# Agco And Google Glass.



## Vol (Jul 5, 2009)

Minnesota......AgWeb.

Regards, Mike

https://www.agweb.com/article/agco-puts-google-glass-to-work-naa-jim-dickrell/


----------



## NewBerlinBaler (May 30, 2011)

Those are substantial cost reduction numbers. I wonder if there'll be a corresponding price drop.


----------



## Vol (Jul 5, 2009)

NewBerlinBaler said:


> Those are substantial cost reduction numbers. I wonder if there'll be a corresponding price drop.


Of course.

Regards, Mike


----------



## somedevildawg (Jun 20, 2011)

Ain't that fancy...I notice they mentioned how much they save on laptops but didn't mention the cost of these contraptions. sounds like the gummit may be runnin Agco


----------



## Thorim (Jan 19, 2015)

I am just curious who has enough money to got out and by a custom made tractor these days??

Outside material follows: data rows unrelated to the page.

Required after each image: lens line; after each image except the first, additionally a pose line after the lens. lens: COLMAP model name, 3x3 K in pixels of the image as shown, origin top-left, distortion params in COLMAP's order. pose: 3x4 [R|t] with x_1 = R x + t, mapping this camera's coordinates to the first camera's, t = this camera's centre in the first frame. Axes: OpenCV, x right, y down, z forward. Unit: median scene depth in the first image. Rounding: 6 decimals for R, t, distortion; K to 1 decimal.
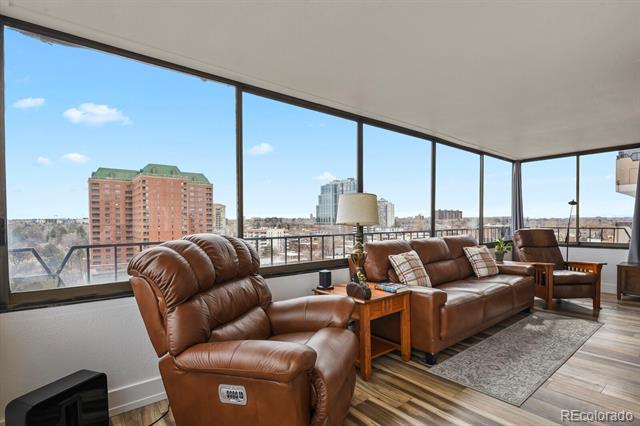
lens RADIAL K [[316.1, 0, 322.2], [0, 316.1, 216.4], [0, 0, 1]] dist [-0.008099, -0.000850]
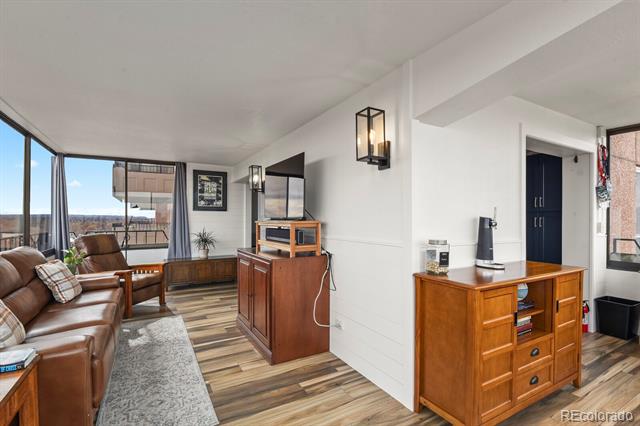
lens RADIAL K [[316.1, 0, 322.2], [0, 316.1, 216.4], [0, 0, 1]] dist [-0.008099, -0.000850]
pose [[0.167660, 0.012150, 0.985770, -0.136159], [-0.010385, 0.999890, -0.010558, -0.011116], [-0.985790, -0.008467, 0.167768, 0.263966]]
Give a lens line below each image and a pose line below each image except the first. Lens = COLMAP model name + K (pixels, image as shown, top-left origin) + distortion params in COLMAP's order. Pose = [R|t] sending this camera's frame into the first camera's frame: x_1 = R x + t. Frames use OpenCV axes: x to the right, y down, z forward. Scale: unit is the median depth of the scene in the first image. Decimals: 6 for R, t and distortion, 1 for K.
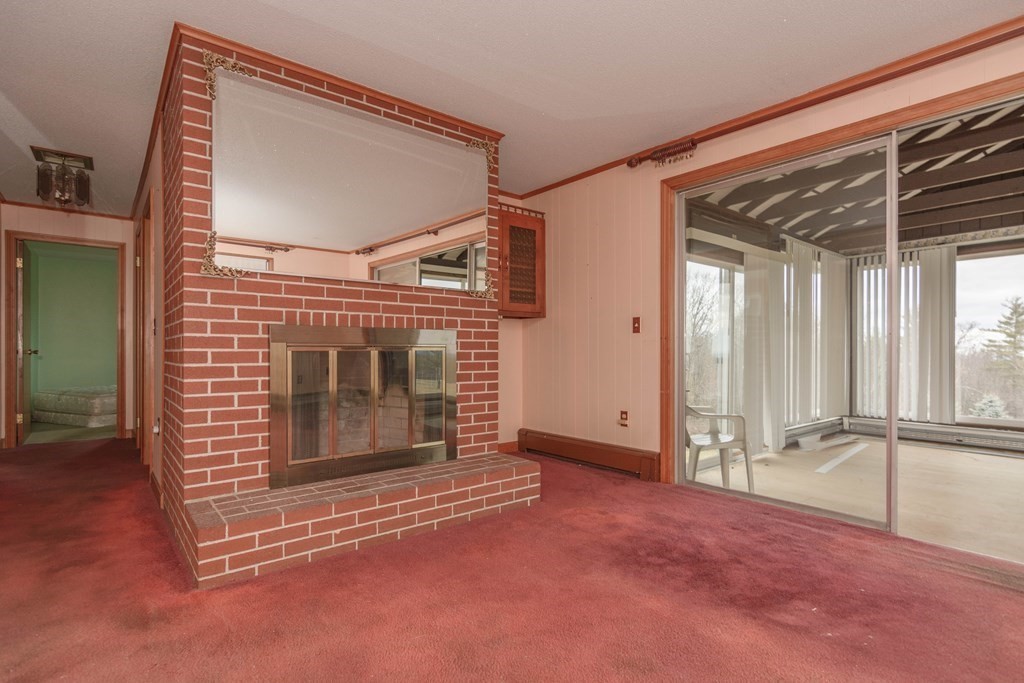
lens RADIAL K [[512.5, 0, 507.7], [0, 512.5, 348.6], [0, 0, 1]] dist [-0.000353, 0.000443]
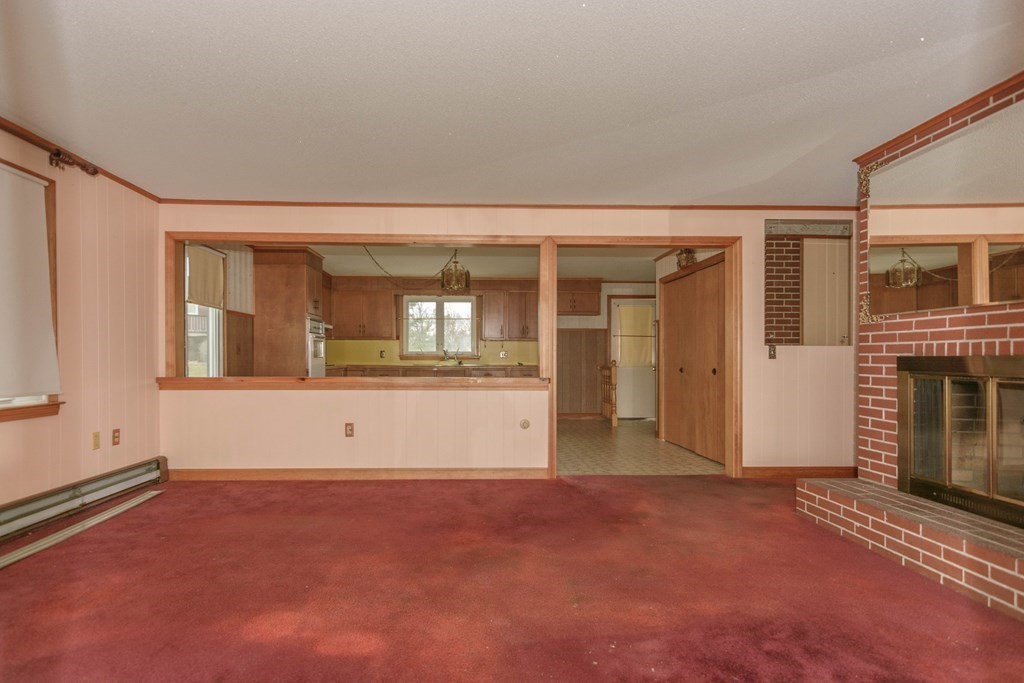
lens RADIAL K [[455.8, 0, 482.0], [0, 455.8, 361.5], [0, 0, 1]] dist [-0.000520, 0.000096]
pose [[-0.630501, -0.001043, -0.776187, 0.955862], [-0.002029, 0.999998, 0.000305, -0.030888], [0.776185, 0.001767, -0.630502, 0.860622]]
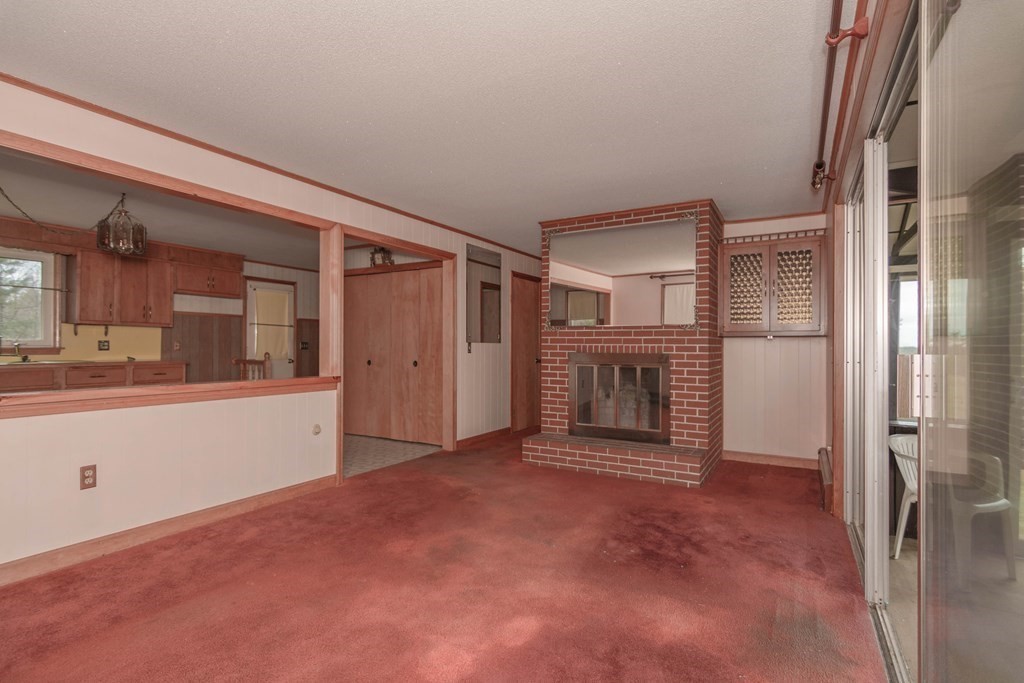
lens RADIAL K [[512.5, 0, 507.7], [0, 512.5, 348.6], [0, 0, 1]] dist [-0.000353, 0.000443]
pose [[0.325603, -0.000337, -0.945507, 1.269032], [0.000115, 1.000000, -0.000317, -0.057988], [0.945507, -0.000005, 0.325603, 0.130134]]
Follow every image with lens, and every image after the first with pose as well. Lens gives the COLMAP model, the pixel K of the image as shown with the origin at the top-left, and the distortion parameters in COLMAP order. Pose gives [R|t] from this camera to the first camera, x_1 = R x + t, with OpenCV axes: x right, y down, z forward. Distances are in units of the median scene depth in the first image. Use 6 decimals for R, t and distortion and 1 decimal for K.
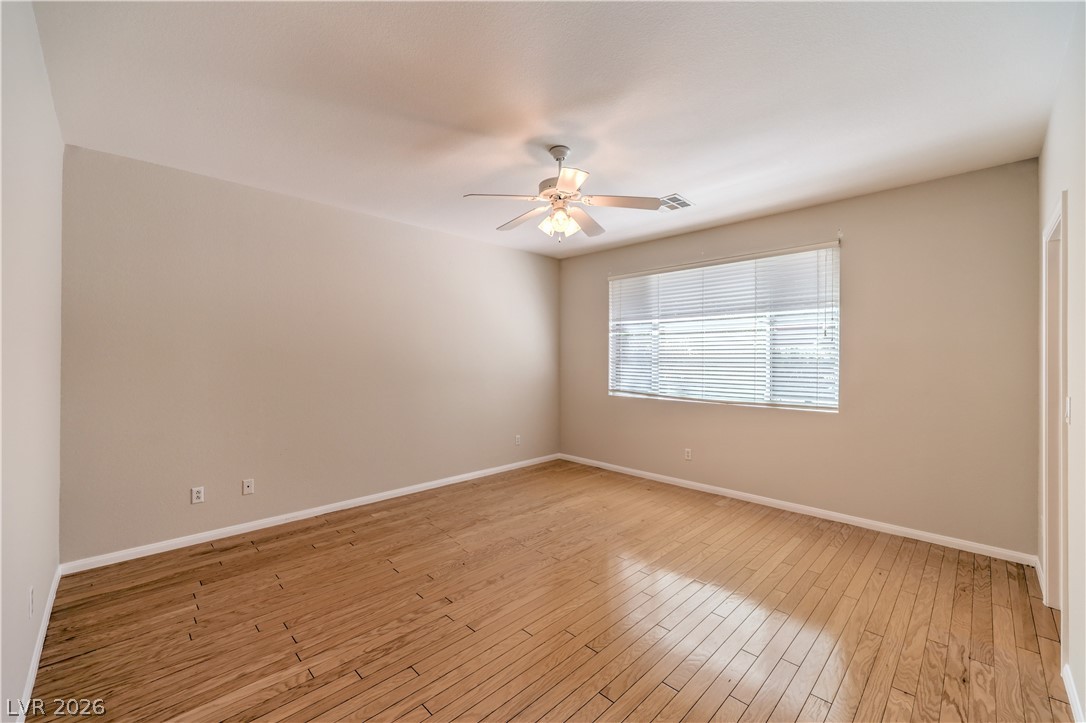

Also wonders how these custom made tractors are so drastically different from normal everyday tractors

that you constantly have look up how it is built??

Which begs me to ask about the i.q. of the work force assembling such fancy tractors?? Not to be mean

spirited or anything...

I could see how this might be beneficial in quality control.


----------



## Vol (Jul 5, 2009)

Thorim said:


> Also wonders how these custom made tractors are so drastically different from normal everyday tractors
> 
> that you constantly have look up how it is built??


The custom tractors have your name sewn across the top of the seat and your 3 initials placed on the door glass near the door handle. 

Regards, Mike


----------